Synopsis: The outrageous laughs bubble up when four friends share a crazy night of drinking in a ski resort hot tub, only to wake up with serious hangovers in 1986 – back when girls wore leg warmers, guys watched Red Dawn and Michael Jackson was black! Now, nice-guy Adam (John Cusack), party animal Lou (Rob Corddry), married man Nick (Craig Robinson) and mega-nerd Jacob (Clark Duke) must relive a wild night of sex, drugs and rock-n-roll and try to change their future – forever!
Hot Tub Time Machine. The words alone make you wonder what kind of crack the filmmakers were smoking. You’d half expect a $#!tty-@$$ teen comedy of the variety that makes it straight to home video.
Except that it’s a teen comedy with adults in it. And an ’80s teen comedy made in the ’00s, for that matter. Oh, and did I fail to mention that it actually has a name actor in the form of a droopy John Cusack?
Hmmm… when I realized this, I began to think that there might actually be more to it than first appearances would suggest.
It portrays itself as a nostalgic trip back to the ’80s, where our protagonists can relive their teen years – but with an old coot perspective. This immediately elicits “what if?” daydreams galore in anyone who has had the slightest regrets with their lives; perhaps we could enjoy watching these guys change the course of their lives retro-actively in our stead?
But ‘Hot Tub Time Machine’ is really nothing more than a middle-aged man’s fantasy: being able to go back in time to have inconsequential sex with young women and party like it’s 1986 all over again – things that are virtually impossible when saddled with a family and/or other responsibilities. It’s about lost opportunities, yes, but this take on the popular theme lacks depth.

● HOW TO COMPLETE THIS TASK: List each of the four friends named in the synopsis of the Hot Tub Time Machine review above, together with the actor who plays him.

● DATA SHOWN:
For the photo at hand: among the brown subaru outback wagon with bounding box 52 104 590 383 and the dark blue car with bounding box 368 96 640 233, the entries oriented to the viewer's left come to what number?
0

● ANSWER TO THE PROBLEM:
Adam – John Cusack
Lou – Rob Corddry
Nick – Craig Robinson
Jacob – Clark Duke